1968’de Quiemada’da (Kanlı İsyan) Kolombiyalı siyahi figüranların az ücret aldıklarını, kötü yemekler yediklerini farkedince Marlon seti terketmişti. Bu konuda anlaşma sağlanınca sete geri dönmüştü. Amerikan sinemasının yenileyici, çarpıcı bir kimliği olan Marlon Brando, Hollywood’un hem içinde hem dışındaydı, sisteme karşı duruşunu hiç yitirmedi.
On the Waterfront, 19541954
Kore Savaşı’na katılmadı. Güney’de bir siyahinin linç edilmesini protesto eden dilekçeyi imzaladı diye cadı avında adı kara listeye alındı. Irkçılığa, adaletsizliğe, yoksulluğa, açlığa karşı çıktı, konformizmi hor gördü, düzenli bir aile yaşantısı olmadı, ten rengi değişik olan kadınlarla olmayı yeğledi, birçok kadından çocukları oldu, tek eşliliğe inanmadı.

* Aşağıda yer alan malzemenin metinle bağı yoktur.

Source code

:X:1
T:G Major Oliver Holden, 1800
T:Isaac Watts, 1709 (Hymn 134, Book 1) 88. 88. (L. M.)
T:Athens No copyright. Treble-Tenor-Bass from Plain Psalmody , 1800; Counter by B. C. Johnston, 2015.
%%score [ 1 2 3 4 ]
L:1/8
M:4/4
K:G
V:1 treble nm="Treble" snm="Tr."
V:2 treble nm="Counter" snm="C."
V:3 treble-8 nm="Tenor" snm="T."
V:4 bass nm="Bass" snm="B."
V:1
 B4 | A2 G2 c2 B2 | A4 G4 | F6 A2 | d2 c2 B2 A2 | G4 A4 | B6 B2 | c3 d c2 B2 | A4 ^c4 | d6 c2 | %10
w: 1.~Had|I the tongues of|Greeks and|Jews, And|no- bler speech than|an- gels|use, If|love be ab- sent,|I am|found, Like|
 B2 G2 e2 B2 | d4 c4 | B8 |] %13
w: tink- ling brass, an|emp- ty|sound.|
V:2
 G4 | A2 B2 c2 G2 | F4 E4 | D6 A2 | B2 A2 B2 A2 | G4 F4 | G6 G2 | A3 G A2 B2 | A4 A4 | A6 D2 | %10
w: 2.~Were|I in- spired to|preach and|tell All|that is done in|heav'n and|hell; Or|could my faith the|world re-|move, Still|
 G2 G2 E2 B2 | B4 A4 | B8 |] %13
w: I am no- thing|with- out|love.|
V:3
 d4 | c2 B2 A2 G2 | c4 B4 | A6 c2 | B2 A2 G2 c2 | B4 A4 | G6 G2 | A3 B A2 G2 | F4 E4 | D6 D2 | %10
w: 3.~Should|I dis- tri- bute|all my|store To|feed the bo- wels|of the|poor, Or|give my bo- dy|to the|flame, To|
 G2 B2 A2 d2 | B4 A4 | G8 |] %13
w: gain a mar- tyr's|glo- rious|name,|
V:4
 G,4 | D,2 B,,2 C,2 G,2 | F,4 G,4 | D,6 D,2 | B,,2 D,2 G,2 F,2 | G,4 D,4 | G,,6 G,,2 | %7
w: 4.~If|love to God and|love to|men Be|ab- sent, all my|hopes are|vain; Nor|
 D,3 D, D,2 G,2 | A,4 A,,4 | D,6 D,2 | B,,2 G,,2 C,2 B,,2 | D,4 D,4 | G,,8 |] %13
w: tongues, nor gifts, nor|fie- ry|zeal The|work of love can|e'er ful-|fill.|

Reflections in a Golden Eye, 1967
Amerikan Yerlileri Hareketi’ne gönüllü katıldı, George C.Scott’la birlikte Oscar heykelciğini reddetti, kurduğu yapım şirketiyle ABD’nin iç ve dış politikasını eleştiren filmer çekti, Kızılderilileri ve siyahileri sürekli destekledi.
Quiemada, 1968
Müzikal komediden drama, savaş filminden serüvene dek değişik çalışmalarda oynayan Brando, tiplemeden makyaja dek oyunculuğun gerektirdiği her konuda uzmandı, bir mim ustası, olağanüstü bir taklitçiydi.
Paris’te Son Tango, 1972
Ama bir karakterin salt makyaj, kostüm ve dış etkilerle yaratılmadığını da savunmuştu: Hepimiz içimizde çeşitli duygular barındırırız, işte oyunculuk bu yoğun sarmala dalarak yaratacağınız karaktere en uygun duyguları çekip çıkartabilmektir” diyen Brando maddi açıdan çok şeye sahip olmasına karşın Amerika’nın mutsuz insanlar ülkesini olduğunu irdelemişti:
“Amerika bana karşı cömertti, fakat bu bir lütuf değildi, bu cömertliği alnımın teriyle kazandım. Doğru koşullar olmayıp şansım yaver gitmeseydi belki de dolandırıcılıktan hapsi boylardım. Ya da yüksekokul diploması İstenmeyen bir yerde iş bulacak şansım olur, evlenir, çocuklar yapar, elli beşimde pek çok Amerikalı gibi posası çıkmış olarak kapı dışı edilirdim”.
Apocalypse Now, 1979
Marlon Brando, sinemanın gelmiş geçmiş en büyük mitiydi. Fransız oyuncu Jean Rochefort ondan şöyle söz etmişti:
“O yıldız oyuncular sınıfındandı. Öylesine çağdaş, öylesine zamanının ötesindeydi ki, bu durumu hemen anlaşılamadı. Bizler ona göre çok gecikmeliydik”.